Und da ist er. Amtlich reingesetzt in einen Aria-Art-072-Stuhl von Geicci in Turteltauben-Polypropylen: Lazor Duran. Er sieht mich, beendet sein Telefonat, steht auf, tritt hinter dem Tisch hervor.
»Mister King«, sagt er sehr respektvoll.
Er schüttelt mir die Hand, fester Griff trotz seiner dicken Finger.
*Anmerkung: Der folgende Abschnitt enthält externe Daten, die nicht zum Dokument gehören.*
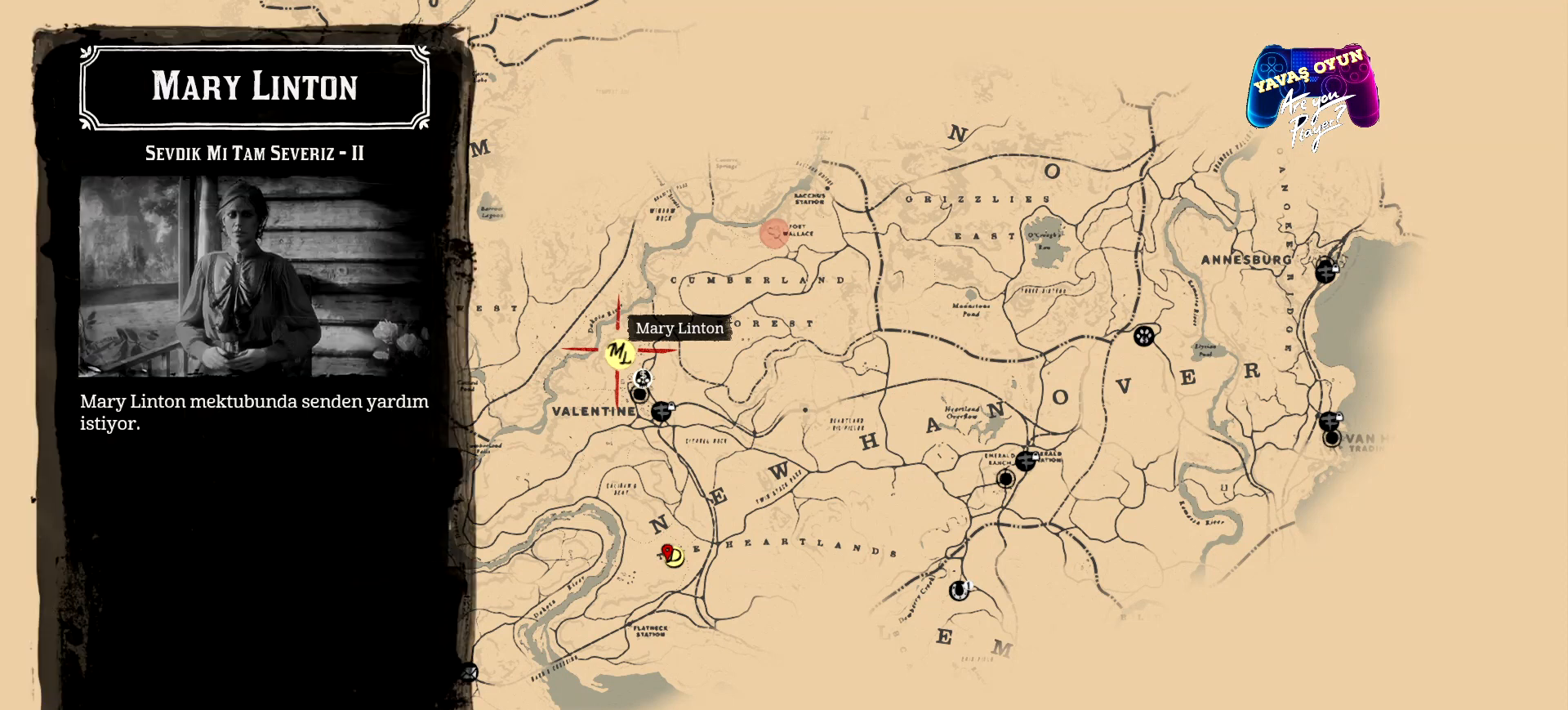
{"buttons": [], "left_stick": "center", "right_stick": "center", "events": []}
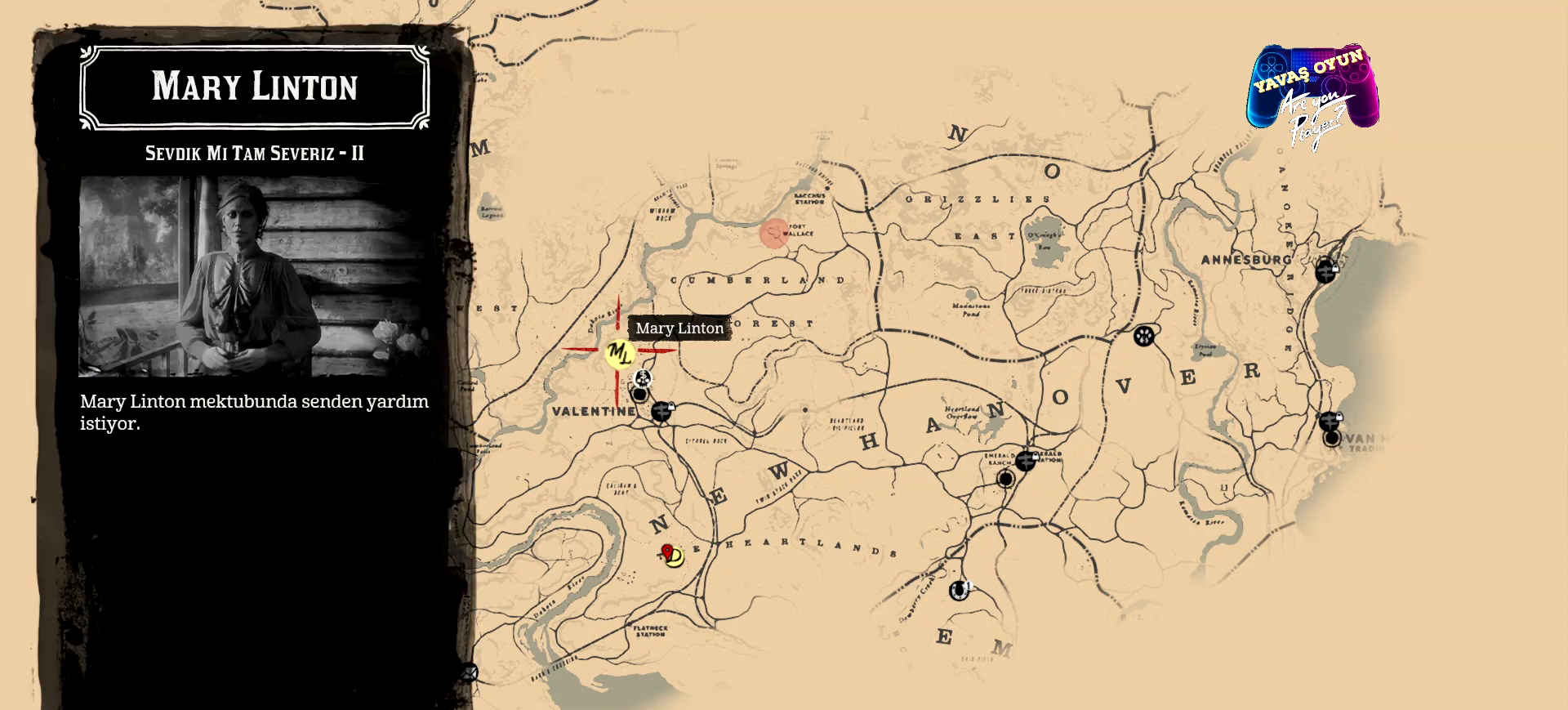
{"buttons": [], "left_stick": "center", "right_stick": "center", "events": []}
Er hat eine Flasche Château d’Yquem 1975 am Start, präsentiert seine Mondphasen-Uhr von Picard-Cadet und seine zweifarbenen Ducker’s Budapester. Und ja, okay, er ist Eton und Oxford und großes, großes Geld. Aber vertreibt das die Kriegsherren-Gene darunter? Nein. Weil seine Veredelung nichts anderes ist, als würde man einem Hund ein Kleid anziehen. Nach einer Woche in der Wildnis wird er nach billigem Wein schreien, nach Schweiß und seiner Kusine, und er wird Dörfer brandschatzen in Bart und mit Flinte.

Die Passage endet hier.